3 more 2010 novels that you don't want to miss

Two private investigators are forced to deal with the aftermath of a case that has haunted them for more than a decade, Herman Melville sets sail, and an Israeli mother goes for a very long walk in this month’s roundup of new fiction.

1. "Moonlight Mile," by Dennis Lehane

Twelve years ago, private investigators Patrick Kenzie and Angela Gennaro were hired to find a kidnapped four-year-old girl. They succeeded, but the result was anything but a happy ending.

Kenzie found Amanda McCready in a loving, stable home and did as the law required, returning her to her neglectful, drug-addicted mother and sending the kidnappers to jail. Gennaro was so furious that she left him at the end of “Gone Baby Gone.”

“You did the right thing,” says a character in Moonlight Mile, Dennis Lehane’s sixth and apparently final mystery starring the couple. “But you were still wrong.”

Now a teenager, Amanda McCready has disappeared again. This time, Kenzie and Gennaro, now married and with a four-year-old daughter of their own, are determined to do right by her – no matter the fallout.

“Since we'd reconciled, we hadn't said the names Amanda or Helene McCready in our home until three days ago,” recalls Kenzie. “In those three days, every time one of us mentioned one of those names, it felt like someone had pulled the pin from a grenade."

Gennaro and Kenzie have aged more believably than is the case with characters in a lot of other series: He’s exhausted and scrambling for freelance gigs; she’s a grad-school student and stay-at-home mom who misses the adrenaline rush of her old job. The revival of the McCready case, and its attendant violence, sends both back into old patterns.
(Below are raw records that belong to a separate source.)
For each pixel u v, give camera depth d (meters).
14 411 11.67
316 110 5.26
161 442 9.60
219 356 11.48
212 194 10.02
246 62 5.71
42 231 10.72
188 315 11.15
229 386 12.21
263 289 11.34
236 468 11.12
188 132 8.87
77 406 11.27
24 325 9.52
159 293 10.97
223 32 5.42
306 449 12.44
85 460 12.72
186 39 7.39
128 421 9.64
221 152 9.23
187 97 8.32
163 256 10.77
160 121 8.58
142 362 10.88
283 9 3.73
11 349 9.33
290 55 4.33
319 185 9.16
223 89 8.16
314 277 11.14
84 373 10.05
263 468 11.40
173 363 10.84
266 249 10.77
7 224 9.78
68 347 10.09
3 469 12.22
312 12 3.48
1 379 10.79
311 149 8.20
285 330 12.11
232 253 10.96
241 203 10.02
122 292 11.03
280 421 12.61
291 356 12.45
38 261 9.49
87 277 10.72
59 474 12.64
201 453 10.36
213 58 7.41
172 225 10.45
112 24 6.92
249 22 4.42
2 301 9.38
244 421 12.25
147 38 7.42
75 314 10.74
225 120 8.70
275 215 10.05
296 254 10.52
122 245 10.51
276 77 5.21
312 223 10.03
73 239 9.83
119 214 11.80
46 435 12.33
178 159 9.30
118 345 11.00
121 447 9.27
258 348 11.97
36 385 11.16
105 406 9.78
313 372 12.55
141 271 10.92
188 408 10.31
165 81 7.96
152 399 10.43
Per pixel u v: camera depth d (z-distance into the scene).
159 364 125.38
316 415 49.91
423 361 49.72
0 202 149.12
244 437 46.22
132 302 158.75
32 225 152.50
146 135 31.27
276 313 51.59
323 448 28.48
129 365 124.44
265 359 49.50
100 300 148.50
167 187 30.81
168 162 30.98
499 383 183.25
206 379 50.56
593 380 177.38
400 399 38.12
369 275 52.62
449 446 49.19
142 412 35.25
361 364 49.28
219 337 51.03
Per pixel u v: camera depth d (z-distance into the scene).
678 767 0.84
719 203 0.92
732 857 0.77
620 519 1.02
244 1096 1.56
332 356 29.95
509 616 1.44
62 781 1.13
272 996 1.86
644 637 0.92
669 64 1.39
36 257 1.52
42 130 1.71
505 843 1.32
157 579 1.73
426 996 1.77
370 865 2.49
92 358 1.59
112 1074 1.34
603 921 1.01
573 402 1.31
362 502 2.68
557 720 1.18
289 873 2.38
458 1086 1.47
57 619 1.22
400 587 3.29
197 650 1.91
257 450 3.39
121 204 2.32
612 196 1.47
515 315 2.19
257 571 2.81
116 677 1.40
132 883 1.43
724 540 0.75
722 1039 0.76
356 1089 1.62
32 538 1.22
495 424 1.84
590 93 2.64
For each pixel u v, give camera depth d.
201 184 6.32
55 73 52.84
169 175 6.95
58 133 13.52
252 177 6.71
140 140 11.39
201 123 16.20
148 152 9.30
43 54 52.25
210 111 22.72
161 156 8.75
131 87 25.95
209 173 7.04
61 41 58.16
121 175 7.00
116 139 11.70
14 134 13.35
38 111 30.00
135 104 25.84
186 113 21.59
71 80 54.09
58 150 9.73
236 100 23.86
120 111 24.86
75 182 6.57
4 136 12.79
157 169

“Her [protective] shell is made of quiet fury and wary disconnection,” says Kenzie. “Mine is made of humor and sarcasm. Together we resemble a comedian failing an anger-management class.”

The villains here aren’t nearly as compelling as in “Gone Baby Gone,” which was turned into a movie directed by Ben Affleck in 2007, but Lehane’s interest in investigating moral ambiguity and a genuine affection for his characters makes “Moonlight Mile” a satisfying send-off.